Thread Links Date Links
Thread Prev Thread Next Thread Index Date Prev Date Next Date Index

Re: Michel's comments on interchange representation



John,

It seems to me that when we say "interchange format", then
- some people understand it as a format of a file or of a network stream
to  intercahnge between different machines;
- other people unserstand it as a representation in memory.

They uses the same word and it causes a mess.

I just want to define "interchange format" for file exchange.
Usually files are treated as a sequence of bytes.
You said not to use "byte".
Ok I reformulated this as a seqence of bits.

The file interchange format doesn't need to know all
these memory details like alignment, endianess, position of sign bit.

> - Don't try to remove the portability difficulty, but make it (as you say below) "standard".

I don't understand this sentence. Please explain:

What is your opinion ? Is it possible to define exchange format such
that we can use it for exchange between machines with different endianess,
alignment, or other architecture details ?
Will P1788 become better if we define this format in addition to portable text interchange format ?

Do you agree that interchange format might accidently match memory layout on some machines 
and hence make proponents of other machines unhappy ?
Should we invent instead an interchange format that is equivalently mismath memory layout of all machines ?

  -Dima

----- Original Message -----
From: j.d.pryce@xxxxxxxxxx
To: mhack@xxxxxxx, dmitry.nadezhin@xxxxxxxxxx, rbk@xxxxxxxxxxxxx
Cc: stds-1788@xxxxxxxxxxxxxxxxx
Sent: Thursday, June 19, 2014 3:04:04 PM GMT +04:00 Abu Dhabi / Muscat
Subject: Re: Michel's comments on interchange representation

Michel
(and Dmitry, Baker)

On 2014 Jun 18, at 14:28, Michel Hack wrote:
> (John wrote:)
>> Am I missing something crucial here?
> 
> Yes!  Namely the fact that Endianness is defined for individual typed
> fields, such as int16, int32, int64, float, double, etc. -- and not for
> aggregates.  No too long ago, especially for non-IEEE floating-point
> formats, the rules were much messier than simple byte reversal, as for
> example bytes reversed in pairs within the representation.
> 
> So we CAN define the interval interchange format as suggested in C6.2,
> and apparently as originally intended, namely as an ordered triple of
> standard objects, each object being represented at Level 4 in its usual
> format for the platform.  This does not resolve portability issues due
> to differing Endianness, but it reduces them to the same problem faced
> by almost every other interchange format...
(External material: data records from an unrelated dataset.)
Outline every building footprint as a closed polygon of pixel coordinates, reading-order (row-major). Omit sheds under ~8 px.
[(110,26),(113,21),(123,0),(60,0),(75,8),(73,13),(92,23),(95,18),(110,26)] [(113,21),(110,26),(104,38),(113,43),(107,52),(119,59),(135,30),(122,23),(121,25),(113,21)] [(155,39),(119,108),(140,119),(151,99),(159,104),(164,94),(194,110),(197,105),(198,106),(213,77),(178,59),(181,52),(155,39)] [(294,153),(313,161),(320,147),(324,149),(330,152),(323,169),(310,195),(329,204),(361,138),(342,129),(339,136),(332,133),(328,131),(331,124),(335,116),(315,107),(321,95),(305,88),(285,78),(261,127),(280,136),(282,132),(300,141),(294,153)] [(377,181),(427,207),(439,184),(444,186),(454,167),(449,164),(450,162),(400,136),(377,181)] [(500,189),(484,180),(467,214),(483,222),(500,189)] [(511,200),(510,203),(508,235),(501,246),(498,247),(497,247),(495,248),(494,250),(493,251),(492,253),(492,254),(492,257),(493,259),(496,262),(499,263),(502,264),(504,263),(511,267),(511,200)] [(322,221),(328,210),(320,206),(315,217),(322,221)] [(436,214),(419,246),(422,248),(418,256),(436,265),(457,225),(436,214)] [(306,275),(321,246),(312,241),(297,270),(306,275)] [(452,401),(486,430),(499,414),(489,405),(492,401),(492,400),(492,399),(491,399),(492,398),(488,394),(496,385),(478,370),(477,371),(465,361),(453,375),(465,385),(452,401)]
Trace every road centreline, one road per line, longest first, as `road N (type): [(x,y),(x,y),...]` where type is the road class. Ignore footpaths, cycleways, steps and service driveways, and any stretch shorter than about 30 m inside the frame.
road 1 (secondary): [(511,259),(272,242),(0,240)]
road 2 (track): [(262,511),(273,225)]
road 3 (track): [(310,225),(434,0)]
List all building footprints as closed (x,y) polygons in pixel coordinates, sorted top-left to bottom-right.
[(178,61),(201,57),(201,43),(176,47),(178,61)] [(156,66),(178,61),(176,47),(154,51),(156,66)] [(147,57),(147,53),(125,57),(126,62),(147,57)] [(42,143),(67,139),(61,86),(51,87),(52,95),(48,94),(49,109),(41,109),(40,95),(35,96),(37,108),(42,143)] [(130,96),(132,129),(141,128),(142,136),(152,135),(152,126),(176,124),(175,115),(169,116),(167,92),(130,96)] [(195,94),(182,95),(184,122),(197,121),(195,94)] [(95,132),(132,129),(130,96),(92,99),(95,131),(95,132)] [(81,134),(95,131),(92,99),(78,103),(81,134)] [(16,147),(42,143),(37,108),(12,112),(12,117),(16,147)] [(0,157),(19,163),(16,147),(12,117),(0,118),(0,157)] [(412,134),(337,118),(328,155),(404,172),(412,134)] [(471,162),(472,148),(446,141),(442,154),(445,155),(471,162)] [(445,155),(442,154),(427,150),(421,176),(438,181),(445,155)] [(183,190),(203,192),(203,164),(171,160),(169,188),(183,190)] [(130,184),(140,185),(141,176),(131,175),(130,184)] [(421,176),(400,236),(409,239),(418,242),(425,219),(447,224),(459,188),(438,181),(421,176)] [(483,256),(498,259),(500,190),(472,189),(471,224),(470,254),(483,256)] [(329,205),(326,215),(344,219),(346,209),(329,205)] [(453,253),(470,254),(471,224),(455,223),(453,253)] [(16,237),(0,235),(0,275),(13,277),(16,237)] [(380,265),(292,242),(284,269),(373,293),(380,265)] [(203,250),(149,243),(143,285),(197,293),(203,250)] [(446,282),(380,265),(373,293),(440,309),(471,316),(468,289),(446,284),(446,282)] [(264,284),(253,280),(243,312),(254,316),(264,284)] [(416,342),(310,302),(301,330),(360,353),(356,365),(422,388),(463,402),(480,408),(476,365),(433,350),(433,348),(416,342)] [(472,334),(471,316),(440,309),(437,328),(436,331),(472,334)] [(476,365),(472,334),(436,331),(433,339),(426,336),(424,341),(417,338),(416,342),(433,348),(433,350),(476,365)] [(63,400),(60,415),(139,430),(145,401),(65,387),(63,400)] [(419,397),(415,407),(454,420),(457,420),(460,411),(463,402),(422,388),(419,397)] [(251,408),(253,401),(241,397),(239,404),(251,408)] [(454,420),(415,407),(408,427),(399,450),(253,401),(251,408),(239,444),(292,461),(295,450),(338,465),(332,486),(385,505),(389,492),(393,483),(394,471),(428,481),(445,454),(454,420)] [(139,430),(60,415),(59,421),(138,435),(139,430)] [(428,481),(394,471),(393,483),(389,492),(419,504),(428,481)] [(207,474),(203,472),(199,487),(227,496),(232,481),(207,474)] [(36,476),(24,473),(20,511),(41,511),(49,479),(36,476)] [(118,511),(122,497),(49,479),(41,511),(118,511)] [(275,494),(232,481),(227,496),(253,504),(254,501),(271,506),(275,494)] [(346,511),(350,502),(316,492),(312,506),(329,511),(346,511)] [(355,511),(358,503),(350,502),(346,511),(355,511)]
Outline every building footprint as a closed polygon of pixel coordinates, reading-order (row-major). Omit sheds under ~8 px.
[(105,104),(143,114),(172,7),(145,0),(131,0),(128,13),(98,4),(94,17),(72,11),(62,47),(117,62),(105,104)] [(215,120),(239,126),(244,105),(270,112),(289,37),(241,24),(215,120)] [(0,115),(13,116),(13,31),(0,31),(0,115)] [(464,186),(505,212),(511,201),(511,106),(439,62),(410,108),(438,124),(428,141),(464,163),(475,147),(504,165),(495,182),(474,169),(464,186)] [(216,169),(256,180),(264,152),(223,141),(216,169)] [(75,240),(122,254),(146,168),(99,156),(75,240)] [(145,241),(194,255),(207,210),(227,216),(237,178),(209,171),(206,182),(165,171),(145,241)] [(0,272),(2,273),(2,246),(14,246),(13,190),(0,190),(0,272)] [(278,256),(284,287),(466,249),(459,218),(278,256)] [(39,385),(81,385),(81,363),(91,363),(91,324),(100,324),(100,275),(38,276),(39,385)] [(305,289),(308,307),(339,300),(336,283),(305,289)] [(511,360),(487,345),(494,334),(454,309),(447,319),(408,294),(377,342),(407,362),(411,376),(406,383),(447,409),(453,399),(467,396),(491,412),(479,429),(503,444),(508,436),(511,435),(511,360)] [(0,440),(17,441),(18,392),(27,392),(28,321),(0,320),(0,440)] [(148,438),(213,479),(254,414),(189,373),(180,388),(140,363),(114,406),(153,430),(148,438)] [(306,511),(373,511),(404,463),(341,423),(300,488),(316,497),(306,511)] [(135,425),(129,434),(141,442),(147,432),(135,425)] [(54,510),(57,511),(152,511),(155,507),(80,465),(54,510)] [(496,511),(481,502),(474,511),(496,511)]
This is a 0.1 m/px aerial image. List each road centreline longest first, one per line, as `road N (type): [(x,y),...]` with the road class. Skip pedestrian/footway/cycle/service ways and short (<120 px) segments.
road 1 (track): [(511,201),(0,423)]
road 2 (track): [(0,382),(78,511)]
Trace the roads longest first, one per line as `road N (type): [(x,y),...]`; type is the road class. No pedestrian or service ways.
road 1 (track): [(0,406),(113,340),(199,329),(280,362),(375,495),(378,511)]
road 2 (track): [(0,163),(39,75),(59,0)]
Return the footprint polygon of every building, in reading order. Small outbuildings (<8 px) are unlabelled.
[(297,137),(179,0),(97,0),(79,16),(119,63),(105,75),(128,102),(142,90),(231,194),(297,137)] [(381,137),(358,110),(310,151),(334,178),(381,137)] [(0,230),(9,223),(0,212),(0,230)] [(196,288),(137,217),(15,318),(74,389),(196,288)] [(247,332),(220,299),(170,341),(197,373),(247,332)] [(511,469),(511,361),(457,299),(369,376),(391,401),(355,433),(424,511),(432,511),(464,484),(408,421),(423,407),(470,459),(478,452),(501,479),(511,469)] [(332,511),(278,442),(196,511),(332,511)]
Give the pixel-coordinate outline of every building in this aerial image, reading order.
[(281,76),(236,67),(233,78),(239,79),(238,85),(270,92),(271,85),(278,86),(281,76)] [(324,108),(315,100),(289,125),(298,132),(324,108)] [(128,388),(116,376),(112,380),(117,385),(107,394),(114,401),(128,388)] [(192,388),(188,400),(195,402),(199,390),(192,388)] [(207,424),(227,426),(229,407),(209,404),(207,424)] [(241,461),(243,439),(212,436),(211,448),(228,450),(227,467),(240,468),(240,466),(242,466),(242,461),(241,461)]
I think you and Dmitry should work this out between you and produce the revised wording. 

Baker, as it is substantive, does it need a separate motion?

> So the text of C6.2 is fine, but the example should point out explicitly
> that it shows a Big-Endian layout.  Better yet, show both layouts, and
> perhaps mention one or two current machine architectures for each.

So it seems you are suggesting
- Make the main text in §14.4 closer to Ned's wording in C6.2.
- Don't try to remove the portability difficulty, but make it (as you say below) "standard".

That sounds OK to me. Anyone object?

> This brings me to the encoding of the decorations.  The current layout
> fits well with the global-bitstring approach (which has perhaps not yet
> been ruled out, as Baker suggests we may need a separate vote), but it
> becomes awkward when we describe the triple in terms of existing formats:
> we just invented a new datatype!  In byte-oriented systems a single byte
> does not have Endianness issues -- but on word-oriented machines (which
> IEEE 754 does not rule out) it does raise a whole new set of issues,
> namely how to align the 8-bit item in a larger container.  It would be
> much better in my opinion to map decorations on "small integers", which
> is a fairly standard datatype (called "char" in C -- which may however
> have more than 8 bits).  Then the decorations would be stored in whatever
> way small integers are stored, and portability issues become standard,
> even though they don't go away.
> 
> Next question then is why were the particular values chosen?  (I know,
> it's because somebody *was* thinking about concatenating bit strings.)
>   ill    0
>   trv   32
>   def   64
>   dac   96
>   com  128
> 
> Right away, we run into an issue for some implementations:  128 is
> not "small enough" for CHAR when CHAR is considered to be signed!
> 
> Would it not have been better to use 0 through 4, as I seem to recall
> we had at one point?

Now 0 through 4 has the advantage of being simple and natural. I was rather attracted to Dmitry's "multiply by 32" (or shift 5 bits left) because of his argument "If an implementer wishes to invent new decorations in between the existing ones, this lets them do it easily".

However that is a possibility for some time in the future, and even then it is not obvious that it will save anyone much work. Whereas "small integer" exists now. And if there are indeed systems which take CHAR to be signed, Dmitry's formula gives a problem.

One could consider a compromise: say shift 3 bits left (or 2, or 4). But KISS applies. If I understand right, Michel's principle is that one should take a decorated interval as a conceptual concatenation of 3 standard datatypes, and not go any nearer bitstrings than that.

I'm OK with that approach, and in that case I favour decorations being "small integers" from 0 to 4, on KISS grounds.

Comments from others please.

John Pryce